● WHAT YOU HAVE TO DO
Repeat each record below exactly, omitting whatever pictures appear in it.

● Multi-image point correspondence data
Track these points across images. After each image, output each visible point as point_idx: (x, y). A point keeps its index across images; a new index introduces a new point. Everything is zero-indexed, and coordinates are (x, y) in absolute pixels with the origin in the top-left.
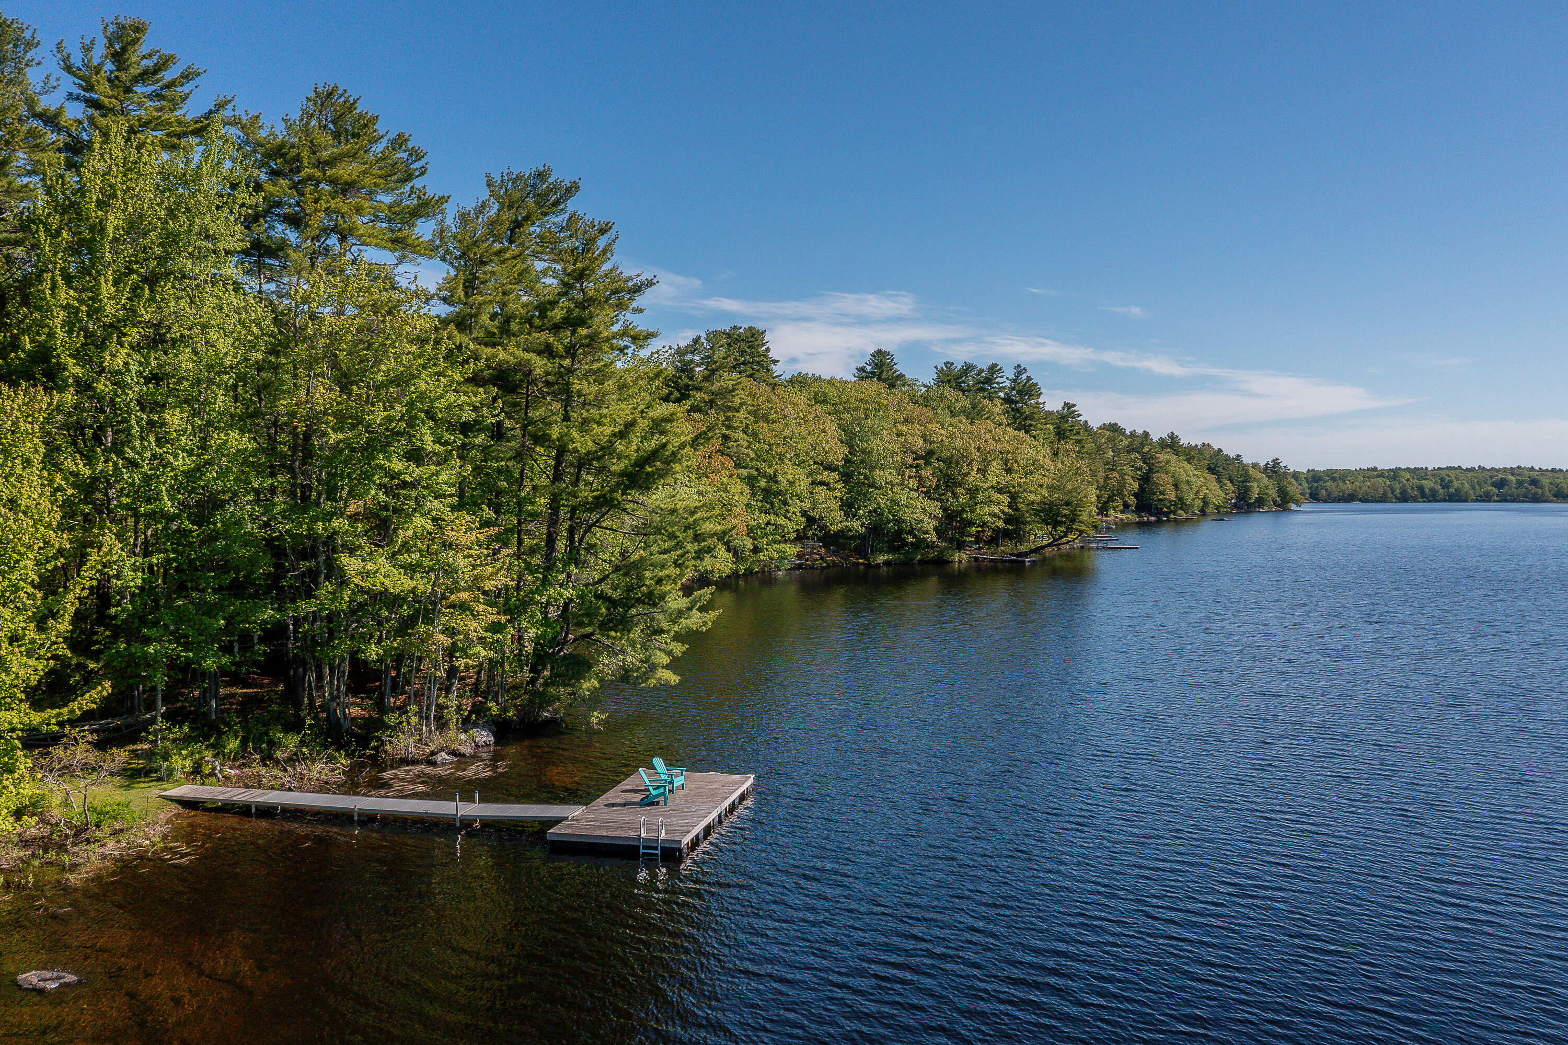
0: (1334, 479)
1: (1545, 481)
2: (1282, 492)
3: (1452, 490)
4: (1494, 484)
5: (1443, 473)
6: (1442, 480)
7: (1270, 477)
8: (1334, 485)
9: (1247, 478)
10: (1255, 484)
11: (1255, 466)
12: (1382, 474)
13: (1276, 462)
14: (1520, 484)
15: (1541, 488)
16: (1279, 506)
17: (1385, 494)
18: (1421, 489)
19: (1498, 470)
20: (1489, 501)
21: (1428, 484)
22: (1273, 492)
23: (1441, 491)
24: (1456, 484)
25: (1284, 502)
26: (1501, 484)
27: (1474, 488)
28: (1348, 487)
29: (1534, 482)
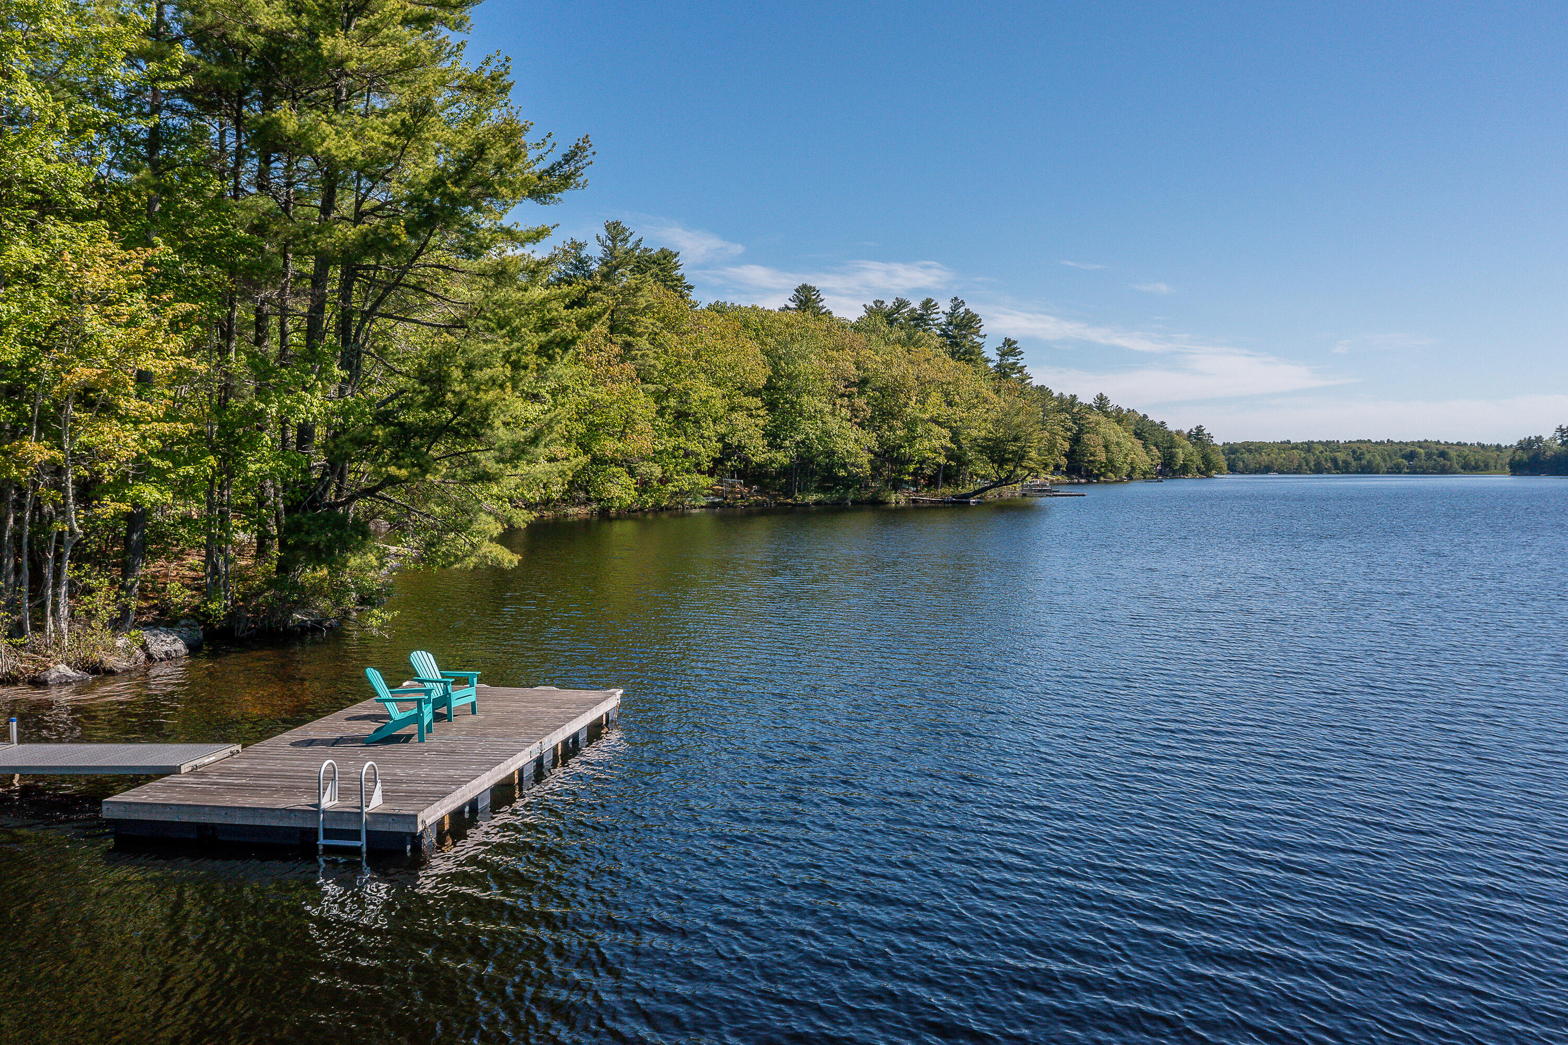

● YOUR SOLUTION
Track these points across images. After each image, output each visible point as point_idx: (x, y). A point keeps its index across images; a new index introduces a new point. Everything is zero-indexed, and coordinates are (x, y) in absolute pixels with the origin in the top-left.
0: (1334, 479)
1: (1545, 481)
2: (1282, 492)
3: (1452, 490)
4: (1494, 484)
5: (1443, 473)
6: (1442, 480)
7: (1270, 477)
8: (1334, 485)
9: (1247, 478)
10: (1255, 484)
11: (1255, 466)
12: (1382, 474)
13: (1276, 462)
14: (1520, 484)
15: (1541, 488)
16: (1279, 506)
17: (1385, 494)
18: (1421, 489)
19: (1498, 470)
20: (1489, 501)
21: (1428, 484)
22: (1273, 492)
23: (1441, 491)
24: (1456, 484)
25: (1284, 502)
26: (1501, 484)
27: (1474, 488)
28: (1348, 487)
29: (1534, 482)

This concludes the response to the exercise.